Texas Attorney General Ken Paxton requested the medical records of Texas trans youth who sought gender-affirming care from a Georgia-based telehealth clinic last week, escalating an invasive campaign that has alarmed many advocates.
The Georgia clinic, QueerMed, confirmed last week to the Houston Chronicle that it received Paxton’s request for data well before the clinic stopped providing care for youth when the state passed its ban on gender-affirming care last year. A separate report from The Texas Tribune noted that Paxton sought data about patients back in January 2022.
“I’m not breaking any laws,” Dr. Izzy Lowell, the founder of QueerMed, told the Houston Chronicle. “We are doing everything by the book according to state law.”
This is the second time Paxton has tried to get information about out-of-state providers of gender-affirming care. The state attorney general sent a similar request to Seattle Children’s Hospital in November last year.
Paxton requested a broad array of data from the hospital, including patient diagnoses, medications, laboratory testing and treatment.
Over the past few years, Republican attorney generals across the country have sought patient medical records related to gender-affirming care and abortion care, a move that many advocates say not only sows confusion and fear among patients but is an overreach of governmental power.

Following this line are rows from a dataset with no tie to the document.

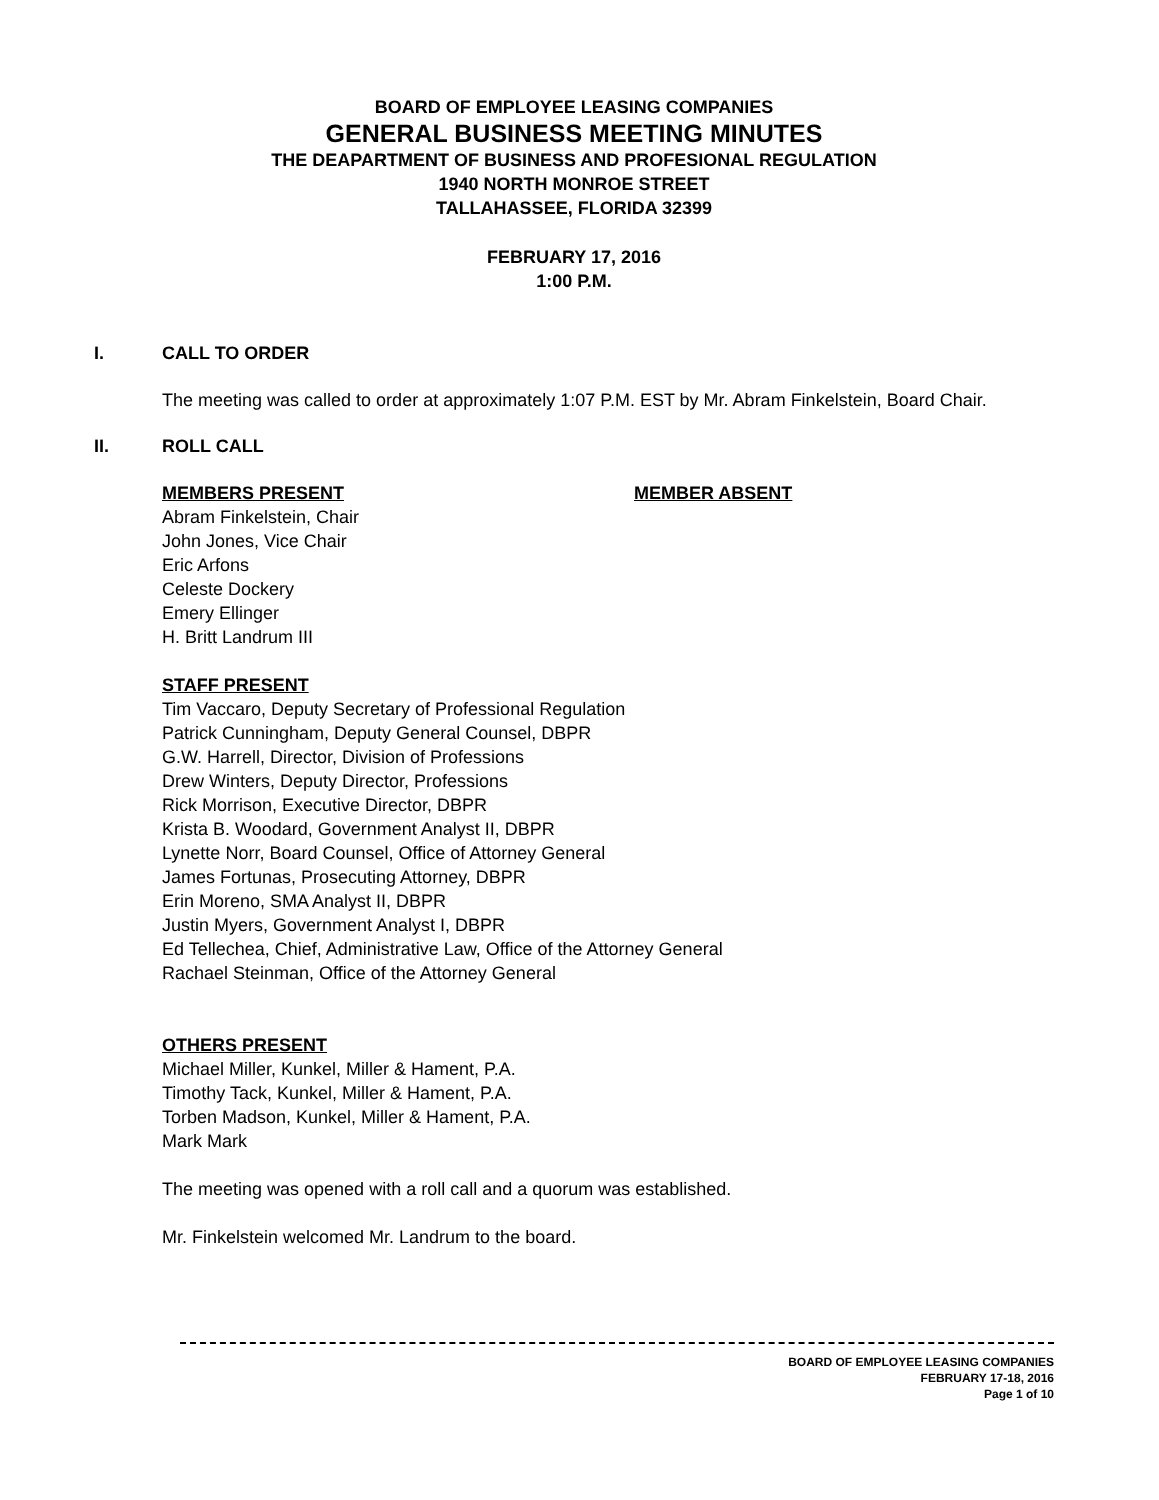BOARD OF EMPLOYEE LEASING COMPANIES
GENERAL BUSINESS MEETING MINUTES
THE DEAPARTMENT OF BUSINESS AND PROFESIONAL REGULATION
1940 NORTH MONROE STREET
TALLAHASSEE, FLORIDA 32399
FEBRUARY 17, 2016
1:00 P.M.
I. CALL TO ORDER
The meeting was called to order at approximately 1:07 P.M. EST by Mr. Abram Finkelstein, Board Chair.
II. ROLL CALL
MEMBERS PRESENT MEMBER ABSENT
Abram Finkelstein, Chair
John Jones, Vice Chair
Eric Arfons
Celeste Dockery
Emery Ellinger
H. Britt Landrum III
STAFF PRESENT
Tim Vaccaro, Deputy Secretary of Professional Regulation
Patrick Cunningham, Deputy General Counsel, DBPR
G.W. Harrell, Director, Division of Professions
Drew Winters, Deputy Director, Professions
Rick Morrison, Executive Director, DBPR
Krista B. Woodard, Government Analyst II, DBPR
Lynette Norr, Board Counsel, Office of Attorney General
James Fortunas, Prosecuting Attorney, DBPR
Erin Moreno, SMA Analyst II, DBPR
Justin Myers, Government Analyst I, DBPR
Ed Tellechea, Chief, Administrative Law, Office of the Attorney General
Rachael Steinman, Office of the Attorney General
OTHERS PRESENT
Michael Miller, Kunkel, Miller & Hament, P.A.
Timothy Tack, Kunkel, Miller & Hament, P.A.
Torben Madson, Kunkel, Miller & Hament, P.A.
Mark Mark
The meeting was opened with a roll call and a quorum was established.
Mr. Finkelstein welcomed Mr. Landrum to the board.
BOARD OF EMPLOYEE LEASING COMPANIES
FEBRUARY 17-18, 2016
Page 1 of 10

Most notably, last year, Tennessee Attorney General Jonathan Skrmetti opened an investigation into Vanderbilt University Medical Center’s transgender health clinic after a right-wing media personality pushed false information about the clinic.
The Seattle Children’s Hospital sued Paxton in December, arguing that he cannot assert general jurisdiction over the Washington state hospital because it does not conduct business, advertise for gender-affirming care or have any physical presence in the state of Texas, according to a court document obtained by The Texas Tribune.

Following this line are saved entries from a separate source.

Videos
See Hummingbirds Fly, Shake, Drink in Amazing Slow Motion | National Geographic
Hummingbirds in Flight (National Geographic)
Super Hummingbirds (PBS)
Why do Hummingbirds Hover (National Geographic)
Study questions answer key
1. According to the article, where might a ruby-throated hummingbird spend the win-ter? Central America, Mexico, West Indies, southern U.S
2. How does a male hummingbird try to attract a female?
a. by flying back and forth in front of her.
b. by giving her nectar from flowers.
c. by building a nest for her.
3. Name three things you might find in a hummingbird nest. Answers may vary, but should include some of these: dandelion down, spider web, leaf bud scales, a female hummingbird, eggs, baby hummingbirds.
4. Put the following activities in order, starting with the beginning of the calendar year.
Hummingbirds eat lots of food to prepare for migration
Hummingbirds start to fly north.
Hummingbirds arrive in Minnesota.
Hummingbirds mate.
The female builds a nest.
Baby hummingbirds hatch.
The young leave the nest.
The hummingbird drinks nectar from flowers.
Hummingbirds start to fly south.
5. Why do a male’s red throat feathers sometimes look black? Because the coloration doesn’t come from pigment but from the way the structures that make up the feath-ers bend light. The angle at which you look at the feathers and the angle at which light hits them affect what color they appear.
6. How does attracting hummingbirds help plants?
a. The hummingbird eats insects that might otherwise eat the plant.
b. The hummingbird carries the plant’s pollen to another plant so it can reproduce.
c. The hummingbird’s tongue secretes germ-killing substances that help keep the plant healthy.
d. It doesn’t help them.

Paxton has a history of leveraging his powers as attorney general to promote an anti-LGBTQ+ agenda. Since 2022, he has investigated providers of gender-affirming care in the state of Texas and beyond, probed pharmaceutical companies that manufacture puberty blockers and sought data on the number of Texans who changed their gender on their state driver’s licenses and other state records.
The Republican attorney general’s strategy follows the state’s GOP-led effort to ban transgender youth from accessing health care, block trans girls from participating in sports and a slew of other anti-LGBTQ+ laws amid a nationwide surge of legislation barring queer and trans people’s access to bathrooms, sports, healthcare and other facets of public life.
Last year, Texas lawmakers passed Senate Bill 14, which bans trans youth from accessing puberty blockers and hormone replacement therapy. The law went into effect in September after Paxton appealed a ruling from a district court judge that had temporarily blocked the ban.
On Tuesday, the Texas Supreme Court will hear oral arguments by parents, doctors and legal advocates in a constitutional challenge to SB 14.
“To hear that Ken Paxton is stalking families with trans kids, even as they move and travel across the country — that’s far beyond the scope of his authority,” Johnathan Gooch, the communications director at Equality Texas, told HuffPost. “He can’t impose Texas laws on other states.”